** Supplied information follows **
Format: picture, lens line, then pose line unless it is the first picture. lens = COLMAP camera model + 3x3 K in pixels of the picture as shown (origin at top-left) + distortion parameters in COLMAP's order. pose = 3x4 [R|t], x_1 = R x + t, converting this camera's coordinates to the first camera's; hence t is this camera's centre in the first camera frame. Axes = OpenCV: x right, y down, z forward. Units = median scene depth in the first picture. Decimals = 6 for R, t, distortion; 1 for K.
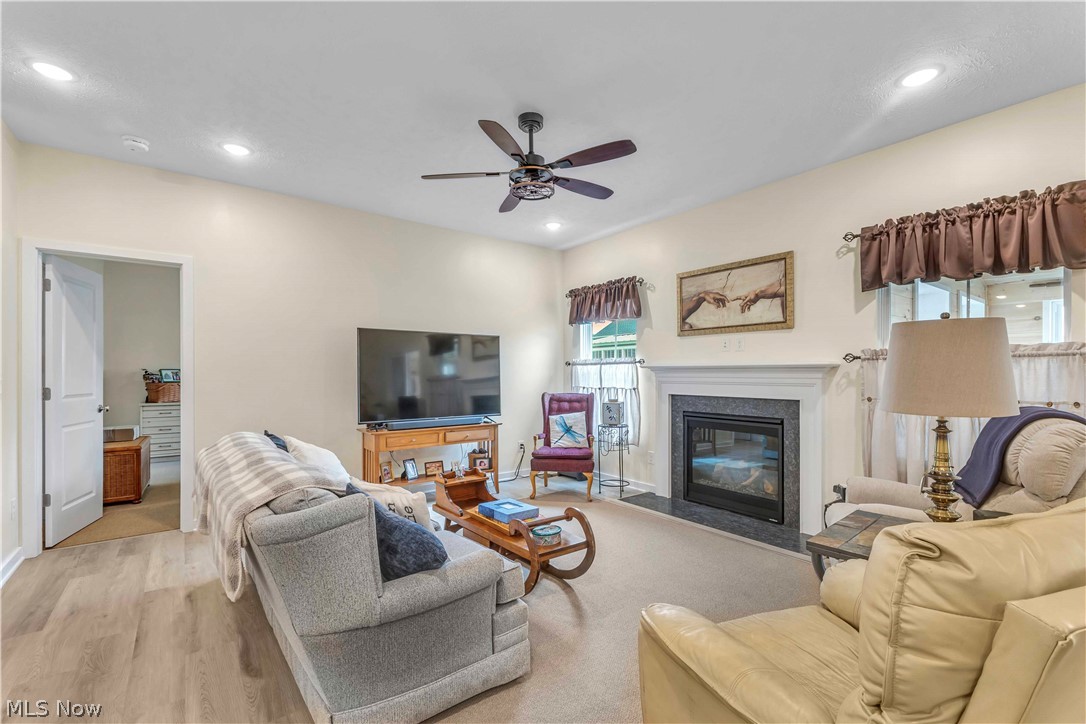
lens RADIAL K [[470.6, 0, 540.5], [0, 470.6, 372.8], [0, 0, 1]] dist [0.009213, 0.000099]
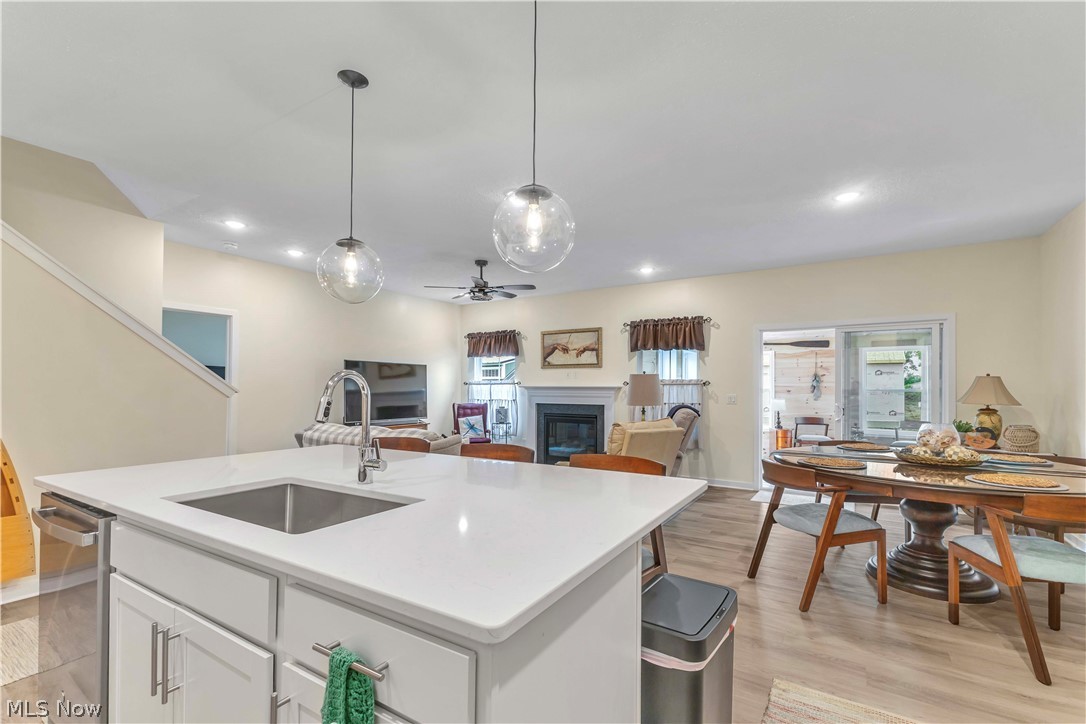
lens RADIAL K [[484.4, 0, 526.7], [0, 484.4, 393.0], [0, 0, 1]] dist [0.008520, -0.000086]
pose [[0.949175, 0.003045, 0.314735, -0.301685], [-0.005839, 0.999951, 0.007935, -0.003554], [-0.314696, -0.009369, 0.949146, -0.626564]]
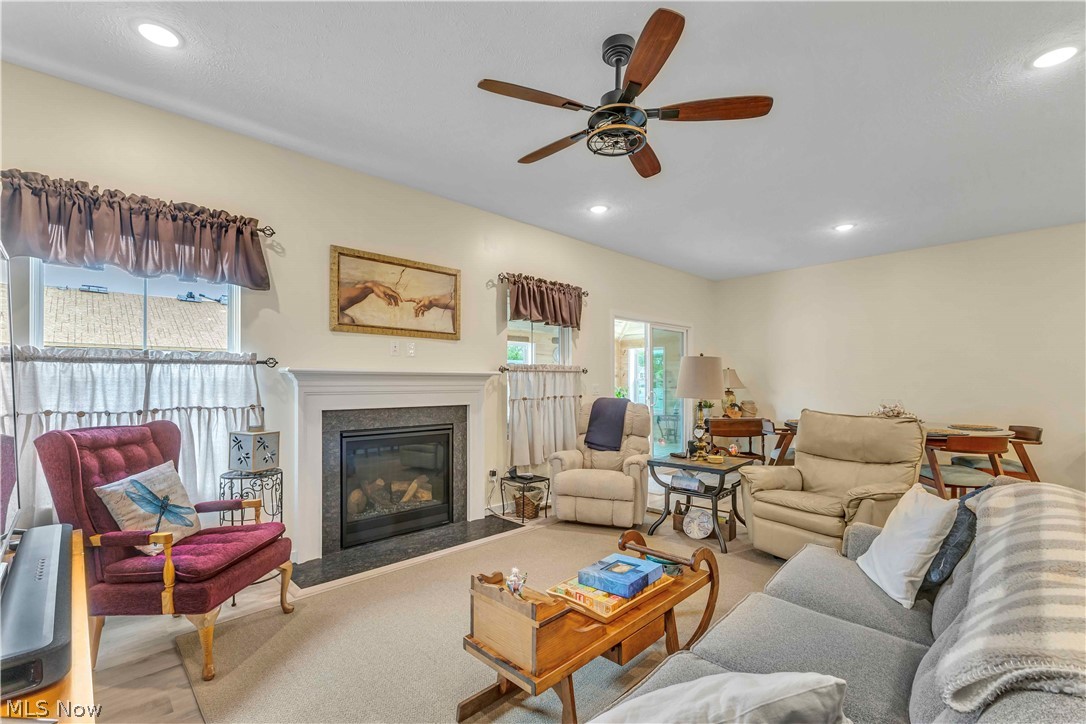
lens RADIAL K [[484.4, 0, 526.7], [0, 484.4, 393.0], [0, 0, 1]] dist [0.008520, -0.000086]
pose [[-0.116262, -0.016334, 0.993084, -0.492320], [0.005710, 0.999837, 0.017114, 0.008253], [-0.993202, 0.007660, -0.116150, 0.787236]]
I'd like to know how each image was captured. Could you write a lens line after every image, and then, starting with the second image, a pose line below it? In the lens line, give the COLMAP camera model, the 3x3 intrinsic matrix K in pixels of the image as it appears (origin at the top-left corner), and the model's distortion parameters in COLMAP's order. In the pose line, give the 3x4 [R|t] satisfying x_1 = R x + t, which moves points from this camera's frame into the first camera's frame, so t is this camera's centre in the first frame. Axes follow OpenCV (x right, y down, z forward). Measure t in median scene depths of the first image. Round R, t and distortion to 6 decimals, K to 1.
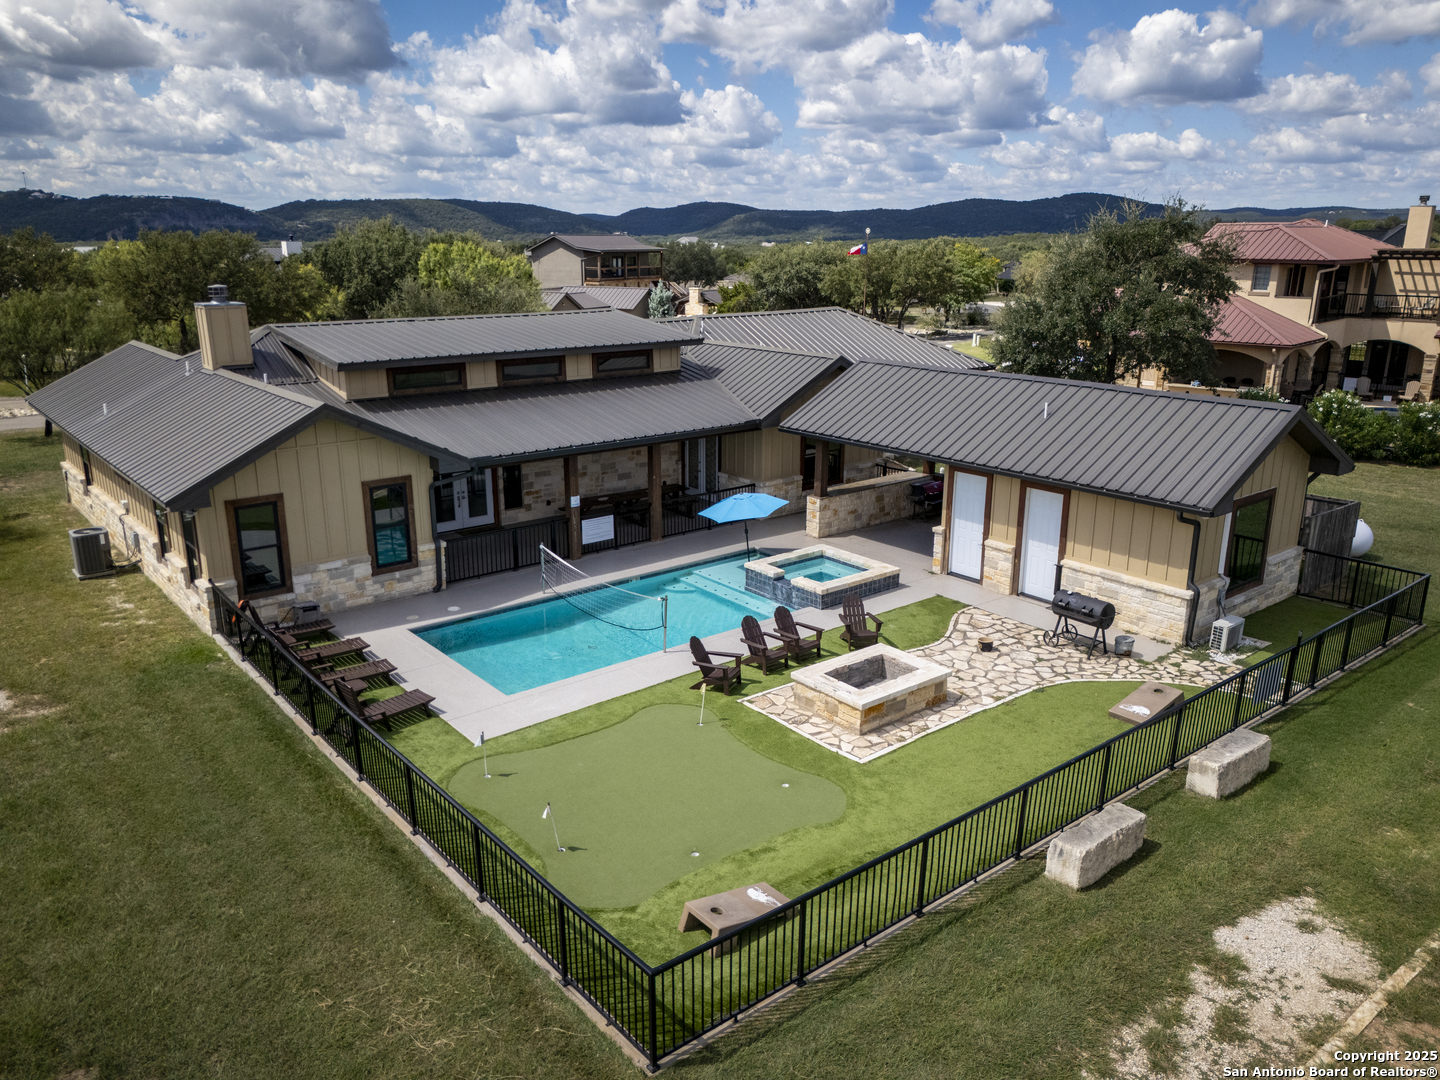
lens RADIAL K [[1085.3, 0, 722.2], [0, 1085.3, 539.2], [0, 0, 1]] dist [0.058320, -0.045708]
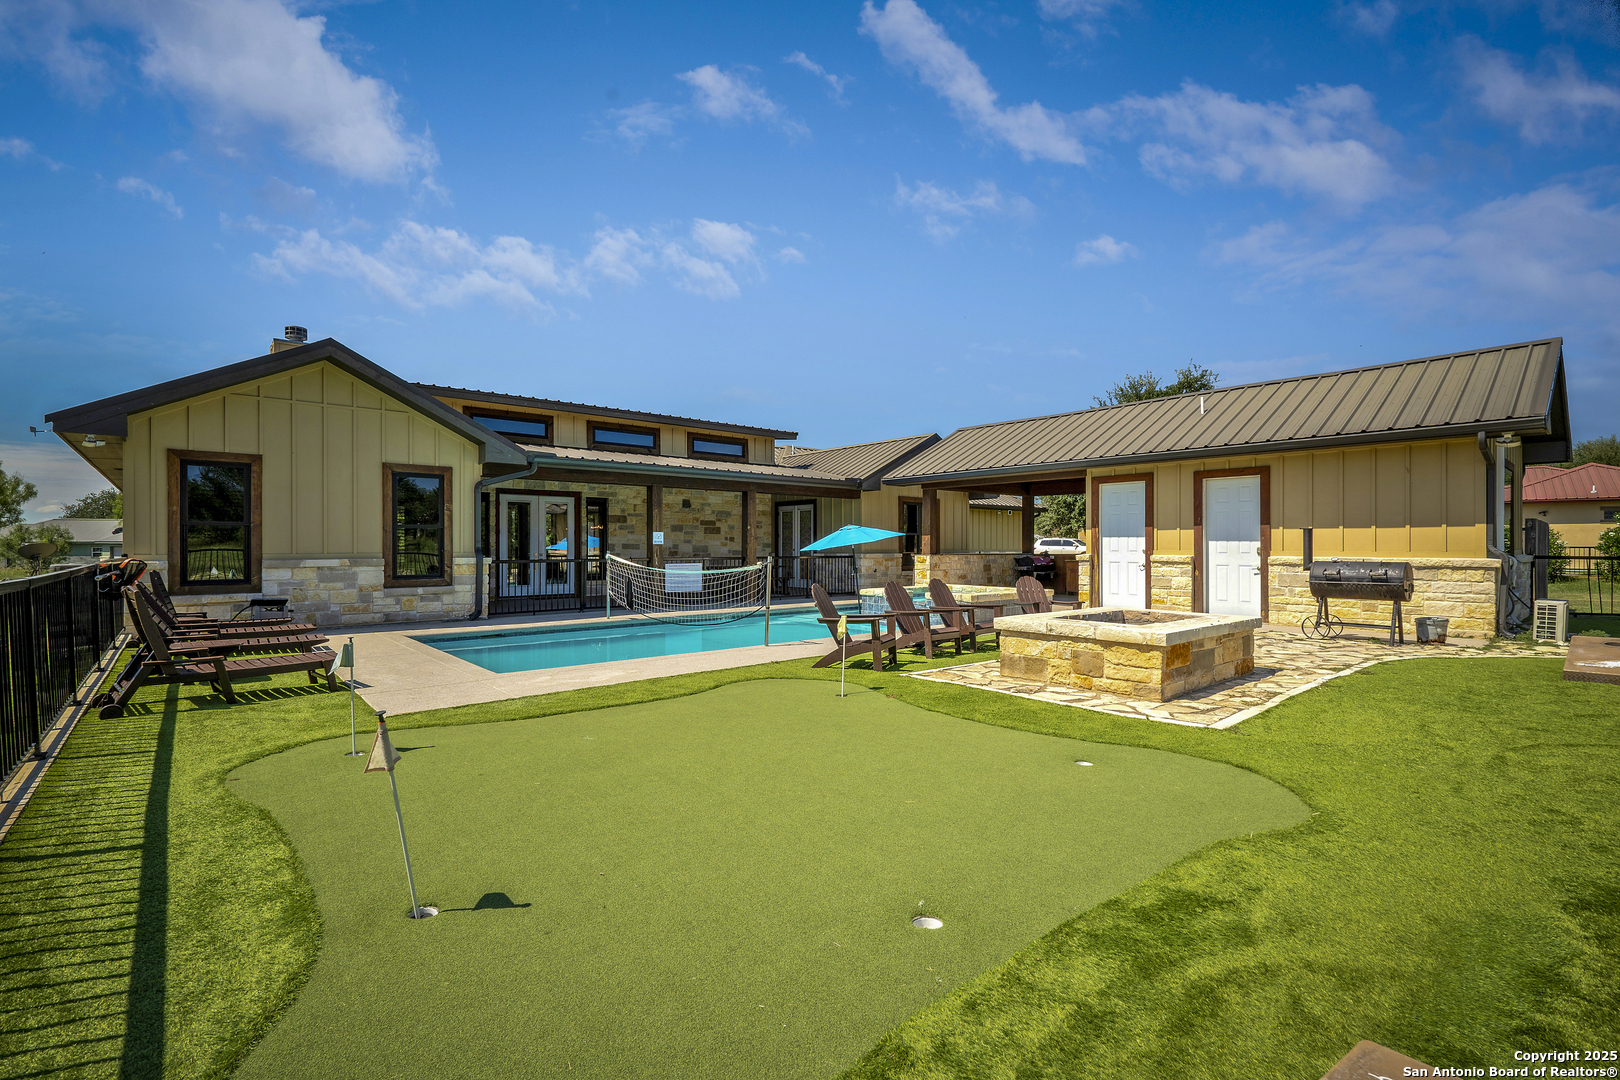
lens RADIAL K [[747.2, 0, 807.8], [0, 747.2, 543.1], [0, 0, 1]] dist [-0.006143, 0.000449]
pose [[0.999622, -0.004275, 0.027146, -0.036683], [0.011468, 0.962589, -0.270722, 0.149527], [-0.024973, 0.270931, 0.962275, 0.478883]]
** End of Supplied information **
Your objective:
Copy out every line of the records above word for word, leaving out the pictures.

Answer for the task:
Format: picture, lens line, then pose line unless it is the first picture. lens = COLMAP camera model + 3x3 K in pixels of the picture as shown (origin at top-left) + distortion parameters in COLMAP's order. pose = 3x4 [R|t], x_1 = R x + t, converting this camera's coordinates to the first camera's; hence t is this camera's centre in the first camera frame. Axes = OpenCV: x right, y down, z forward. Units = median scene depth in the first picture. Decimals = 6 for R, t, distortion; 1 for K.
lens RADIAL K [[470.6, 0, 540.5], [0, 470.6, 372.8], [0, 0, 1]] dist [0.009213, 0.000099]
lens RADIAL K [[484.4, 0, 526.7], [0, 484.4, 393.0], [0, 0, 1]] dist [0.008520, -0.000086]
pose [[0.949175, 0.003045, 0.314735, -0.301685], [-0.005839, 0.999951, 0.007935, -0.003554], [-0.314696, -0.009369, 0.949146, -0.626564]]
lens RADIAL K [[484.4, 0, 526.7], [0, 484.4, 393.0], [0, 0, 1]] dist [0.008520, -0.000086]
pose [[-0.116262, -0.016334, 0.993084, -0.492320], [0.005710, 0.999837, 0.017114, 0.008253], [-0.993202, 0.007660, -0.116150, 0.787236]]
I'd like to know how each image was captured. Could you write a lens line after every image, and then, starting with the second image, a pose line below it? In the lens line, give the COLMAP camera model, the 3x3 intrinsic matrix K in pixels of the image as it appears (origin at the top-left corner), and the model's distortion parameters in COLMAP's order. In the pose line, give the 3x4 [R|t] satisfying x_1 = R x + t, which moves points from this camera's frame into the first camera's frame, so t is this camera's centre in the first frame. Axes follow OpenCV (x right, y down, z forward). Measure t in median scene depths of the first image. Round R, t and distortion to 6 decimals, K to 1.
lens RADIAL K [[1085.3, 0, 722.2], [0, 1085.3, 539.2], [0, 0, 1]] dist [0.058320, -0.045708]
lens RADIAL K [[747.2, 0, 807.8], [0, 747.2, 543.1], [0, 0, 1]] dist [-0.006143, 0.000449]
pose [[0.999622, -0.004275, 0.027146, -0.036683], [0.011468, 0.962589, -0.270722, 0.149527], [-0.024973, 0.270931, 0.962275, 0.478883]]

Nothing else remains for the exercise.